Dr. Septopus sat on a three-legged stool at a desk raised especially high so that he could fit five of his seven limbs under it. On the desk was a thick, leather-bound diary. Dr. Septopus was writing in it. One tentacle was holding a thick-barreled pen, and the other compulsively smoothed the left-hand page of the diary down. The words on that side were slightly smudged.

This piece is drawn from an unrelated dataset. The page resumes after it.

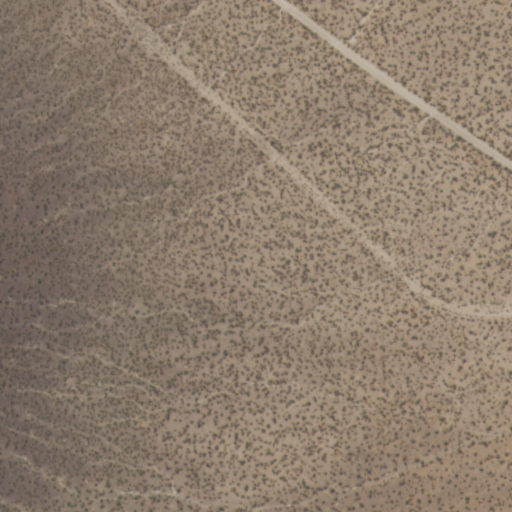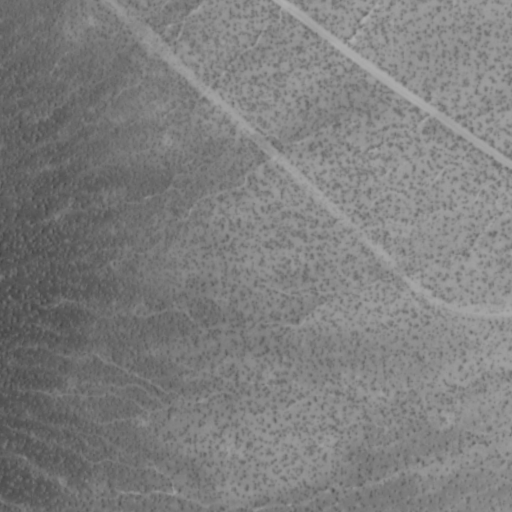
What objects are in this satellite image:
road: (379, 111)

'The Council of Nastiness is meeting, but nothing is happening,' he wrote. 'I try so hard, but no matter who I invite to join us the meeting always ends up in an argument or a fight. My core members hate each other, and so must have agenda of their own for coming. At least half of the extra members I invited are dead, usually at the hands (and paws) of the core members. I despair of it all, I really do. I know the good guys don't have these problems. They seem to get it genetically, they see one another and instantly form a League, or a Division, or a Squad. There's even a Girl Scout Troup of Underage Superheroines. And I can't have one small Council of Nastiness!"
He sniffed, and clacked his beak-like nose sadly. "I wonder if I could defect to the good guys side? I used to think that no-one would believe I was a good guy -- I'm a deformed octopus for the love of Dagon! -- but if the Kalahari Kalamari can make it, then there's hope for me. And being the good guy is easy; it takes brains, planning and cash to organise a supercrime, but you just need a police scanner and maybe some ESP to be a superhero. Maybe that's all it takes. One last crime, to kidnap some orphans, breed ESP into them, then liquify their brains and inject it into my skull to obtain the superpower, and then it's 'Goodbye Dr. Septopus!' and 'Hello spider-Kitty!' I'll need an extra leg, but there's still those orphans..."

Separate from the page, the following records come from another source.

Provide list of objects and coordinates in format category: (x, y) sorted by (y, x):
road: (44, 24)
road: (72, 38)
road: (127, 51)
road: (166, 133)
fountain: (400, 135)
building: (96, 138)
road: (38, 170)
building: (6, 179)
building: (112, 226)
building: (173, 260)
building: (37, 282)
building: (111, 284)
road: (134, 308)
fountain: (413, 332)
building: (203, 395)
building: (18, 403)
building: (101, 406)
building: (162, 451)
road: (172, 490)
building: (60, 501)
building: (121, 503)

In the room below Dr. Septopus's, the Green Lightbulb was contemplating committing suicide. In his hands he held Silvestra's latest range of cosmetics, which he'd already exposed to his green radiation. The heavy metals contained in the cosmetics greatly magnified the effects of it, and the superpowers that had given him leukemia and would slowly kill him had made the cosmetics lethal for even him. His favourite go-go boy costume was laid out on the bed, the sequins glittering in the dim electric light, and his padded thong was tossed lazily on the back of his chair. If he put the costume on, and then the cosmetics, then it would look like Silvestra had murdered him. He giggled to himself, stroking the pouch that held the cosmetics, and wondered if he had the courage to go through with it this time.

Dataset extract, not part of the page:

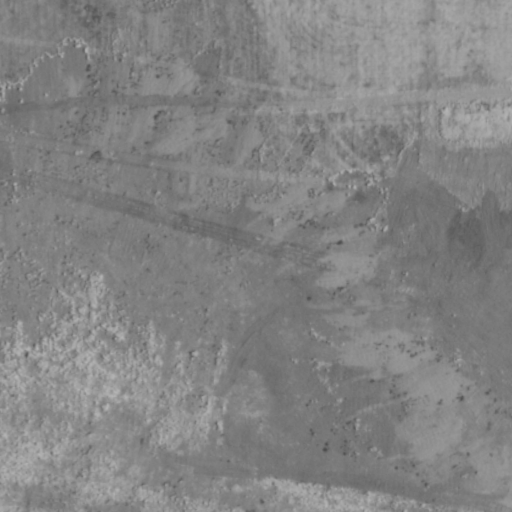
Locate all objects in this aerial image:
building: (473, 120)
crop: (256, 256)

The room below the Green Lightbulb's was rented out to a Mr. Giuseppe who was of medium height and build, had thinning orange hair and the steel mind of a homicidal accountant. On his desk was a calculator with the bare minimum of functionality -- the number buttons, addition, negation and multiplication symbols, and an equals button that glowed red. Next to it was a letter of extortion, addressed to Silvestra, regarding the location of her factory for producing her cosmetics. Silvestra, had she been there, would have cursed and launched into a diatribe that one of the problems of being a supervillain was having to hang out with other villains. "There may be honour among thieves," she would have said, "but there was no respect, and certainly no chance of not getting rolled at the first opportunity. Half of her overheads," she would have said, "were keeping other villains from revealing her location, her secret identities, and her actual taxable income. Life," she would have said, disemboweling the accountant, "was indescribably hard." Then she would have gone on to rant about the hardships of being female, and that would undoubtedly have segued into another pet hate, until the listener realised why no-one really wanted to work with her.

The accountant pushed the equals button, the Green Lightbulb put his costume on and added some more padding to the thong, and Dr. Septopus closed his diary.